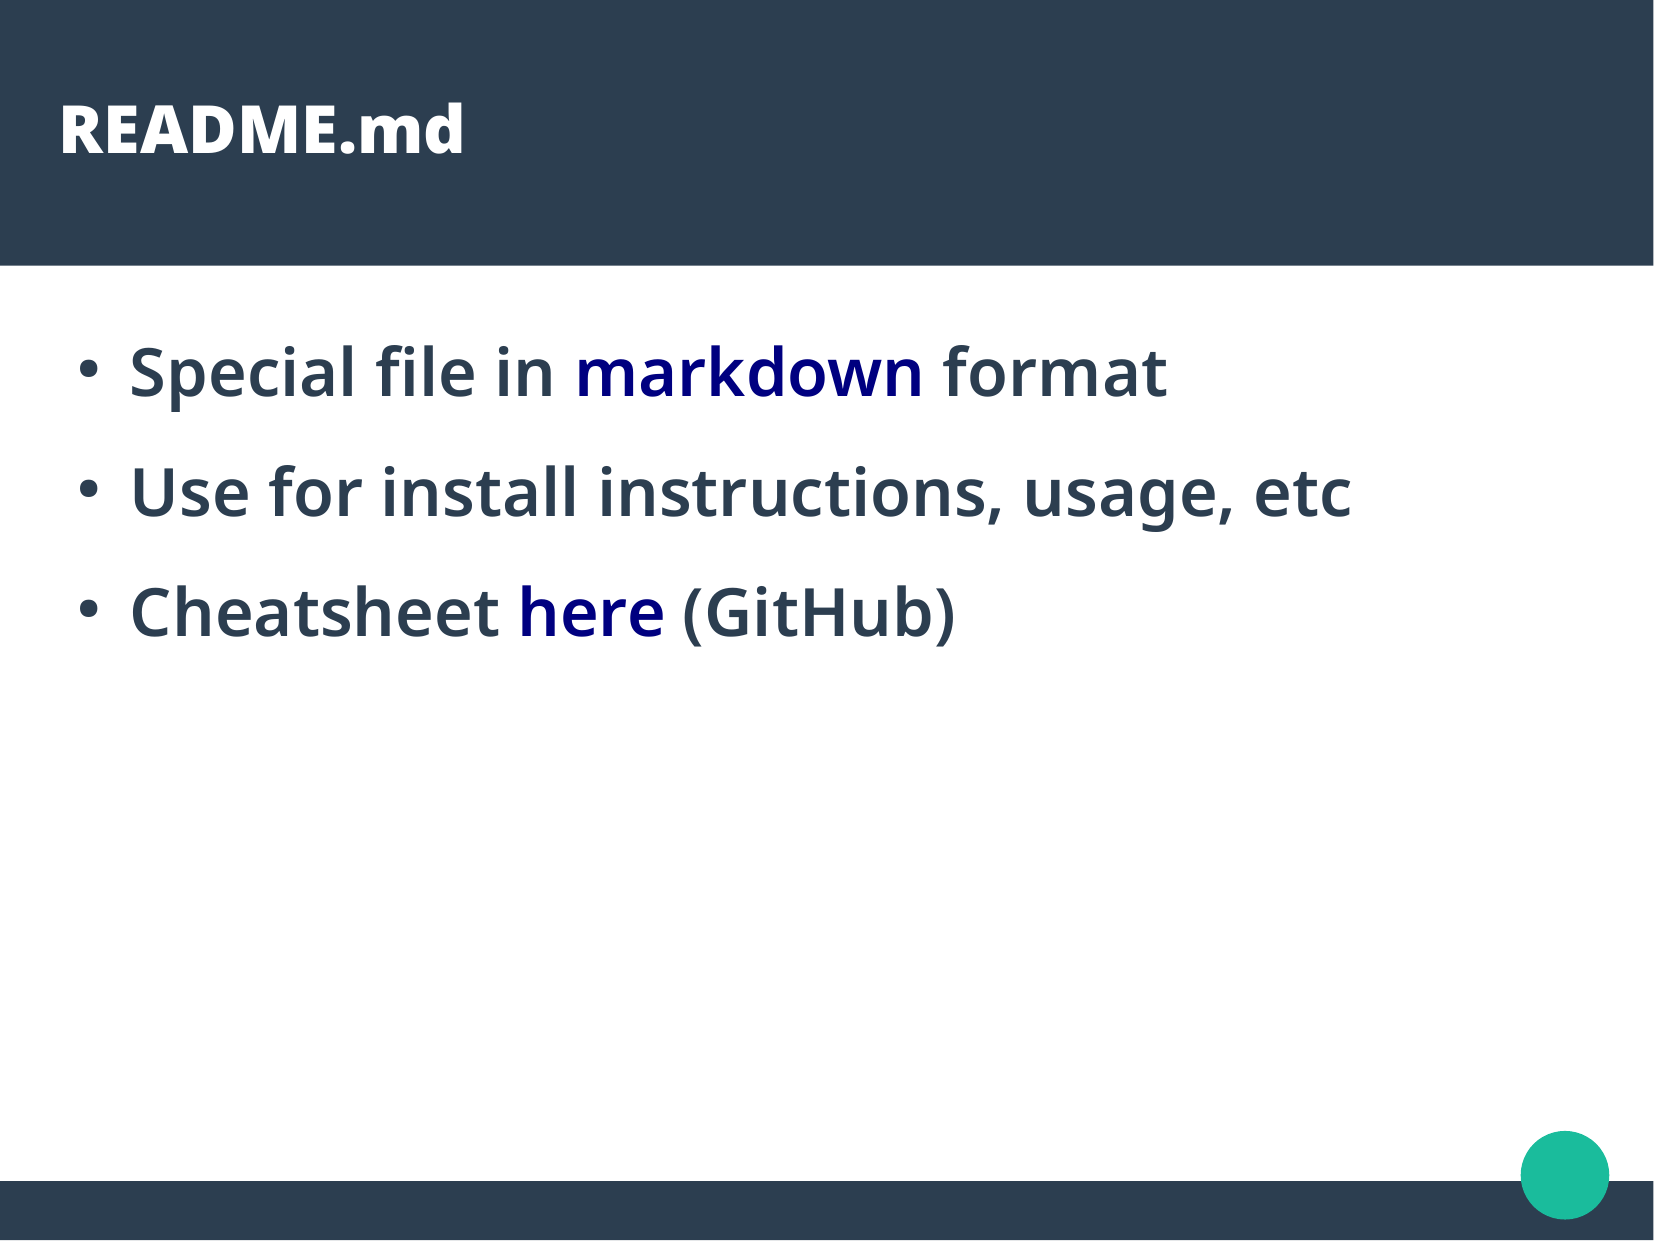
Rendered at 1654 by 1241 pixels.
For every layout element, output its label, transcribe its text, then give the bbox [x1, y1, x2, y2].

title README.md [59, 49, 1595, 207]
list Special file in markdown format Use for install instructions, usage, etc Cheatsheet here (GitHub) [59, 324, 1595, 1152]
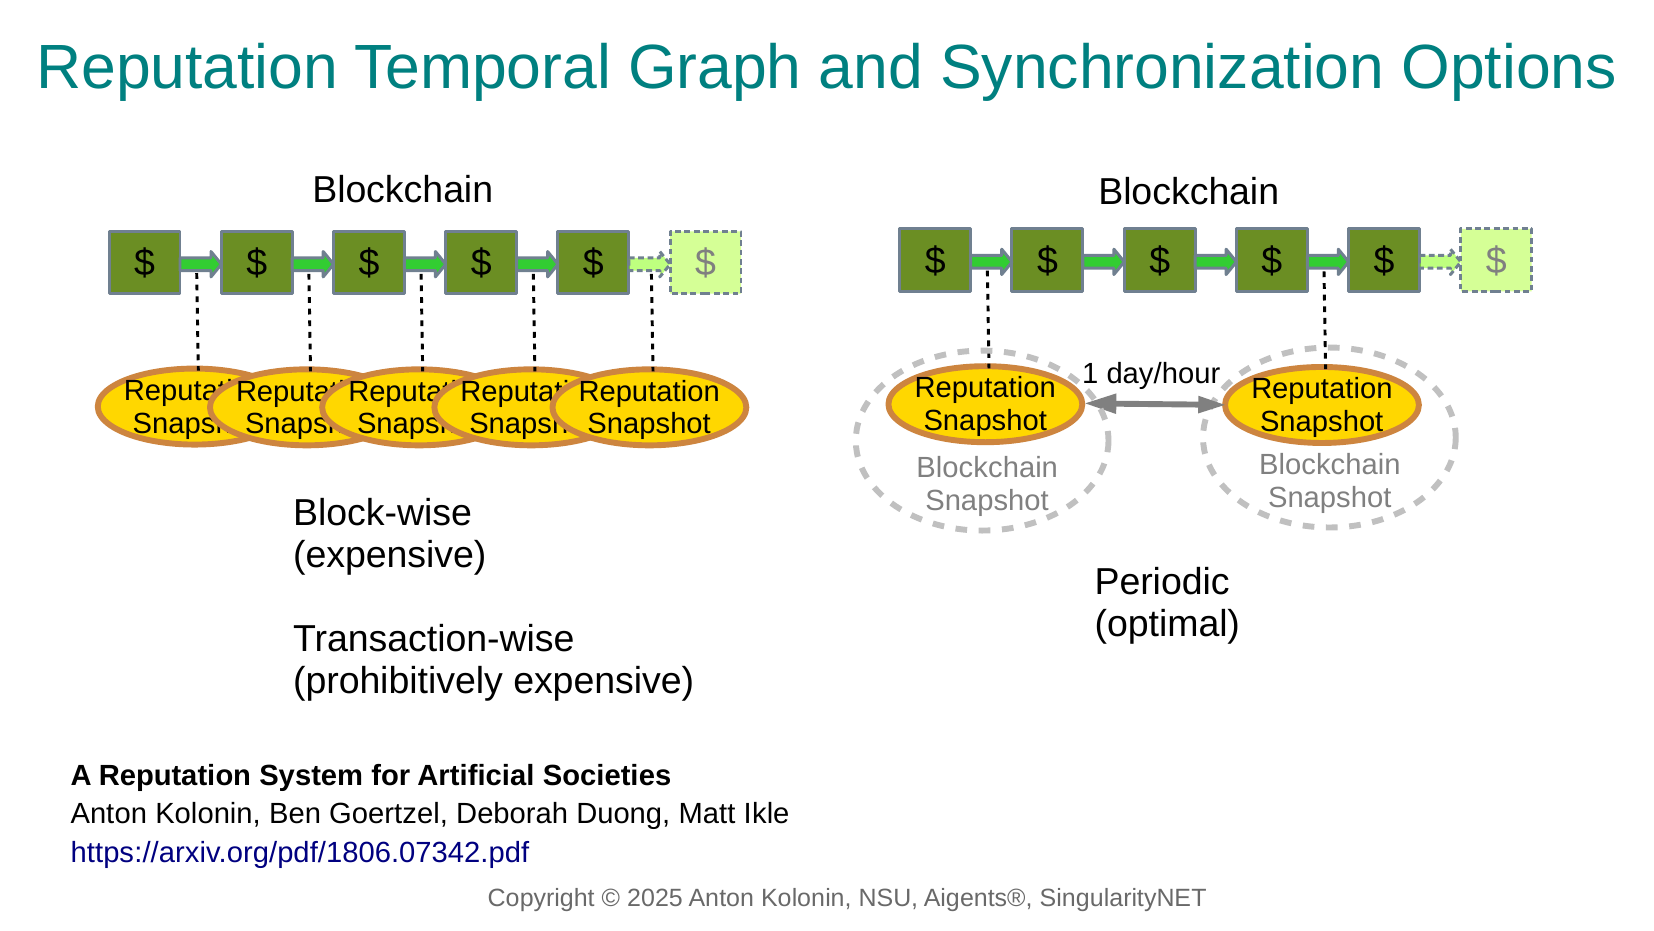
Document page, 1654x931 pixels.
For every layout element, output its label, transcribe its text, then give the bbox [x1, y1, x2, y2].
_____
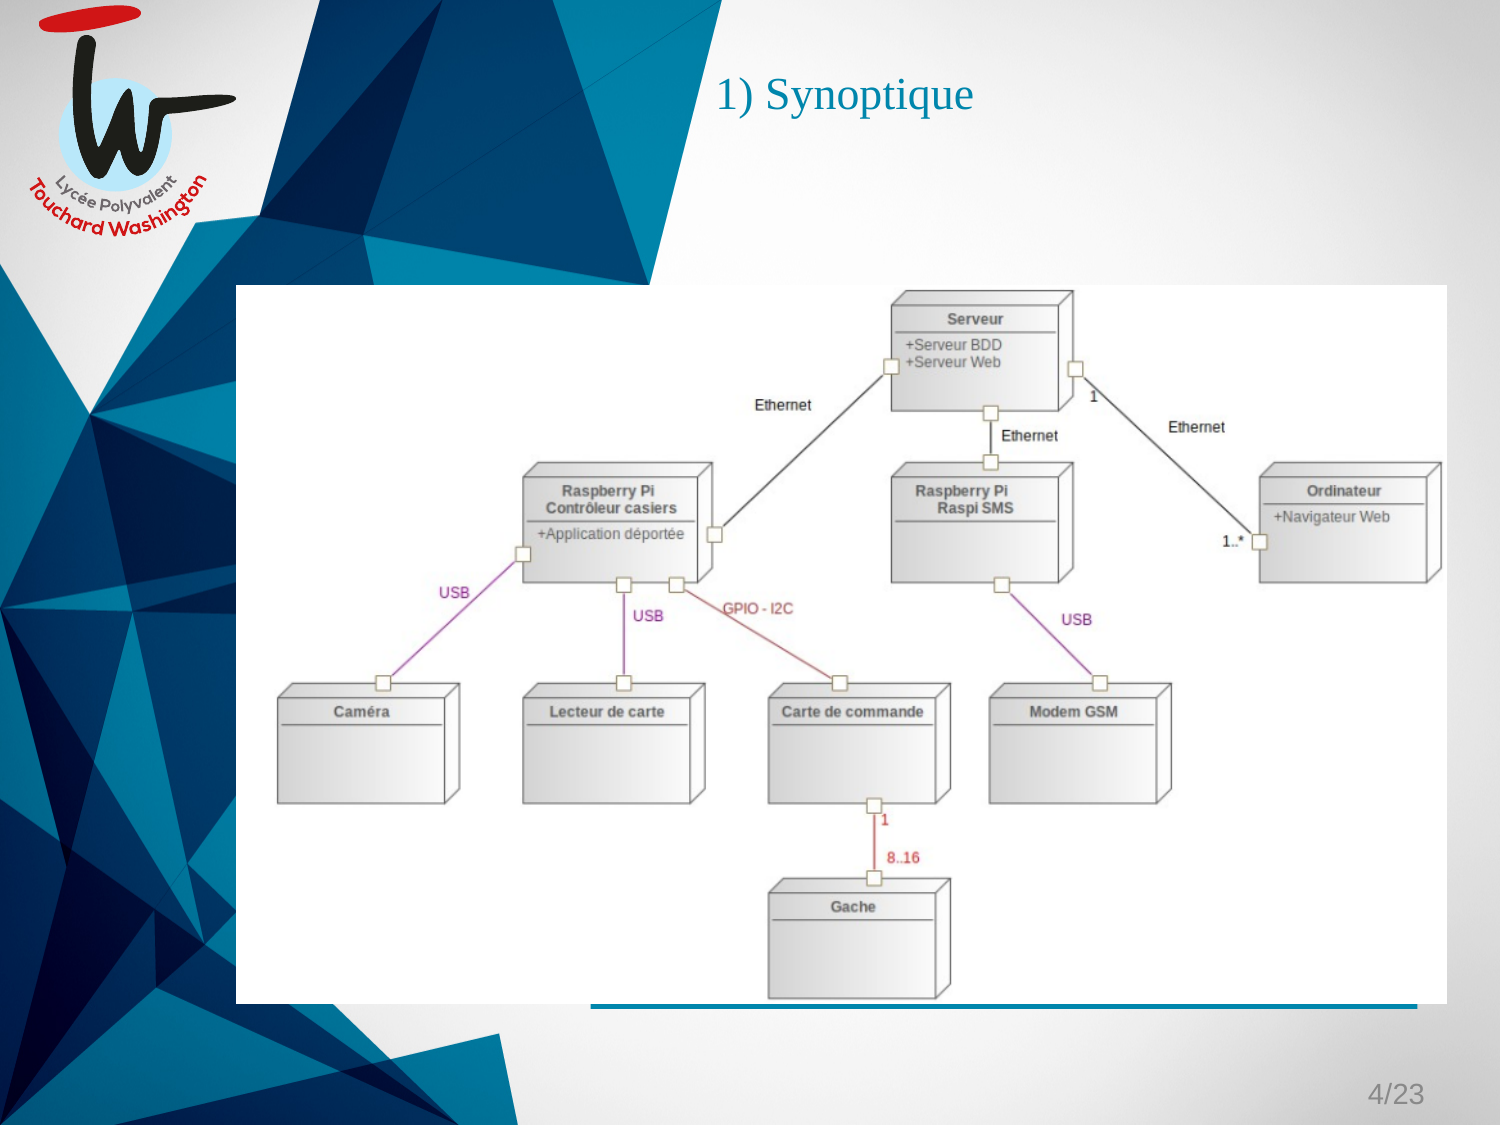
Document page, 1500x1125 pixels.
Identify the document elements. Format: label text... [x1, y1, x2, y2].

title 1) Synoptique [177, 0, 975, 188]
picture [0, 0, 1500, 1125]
_____
## Exercise goal
Rewrite the part of the entries that opens with the line containing "Rendered at 1654 by 1241 pixels." and closes with the line containing "list Special file", putting "write out" in place of "transcribe" and leaving the rest as it is.

## Result
Rendered at 1654 by 1241 pixels.
For every layout element, output its label, write out its text, then give the bbox [x1, y1, x2, y2].

title README.md [59, 49, 1595, 207]
list Special file in markdown format Use for install instructions, usage, etc Cheatsheet here (GitHub) [59, 324, 1595, 1152]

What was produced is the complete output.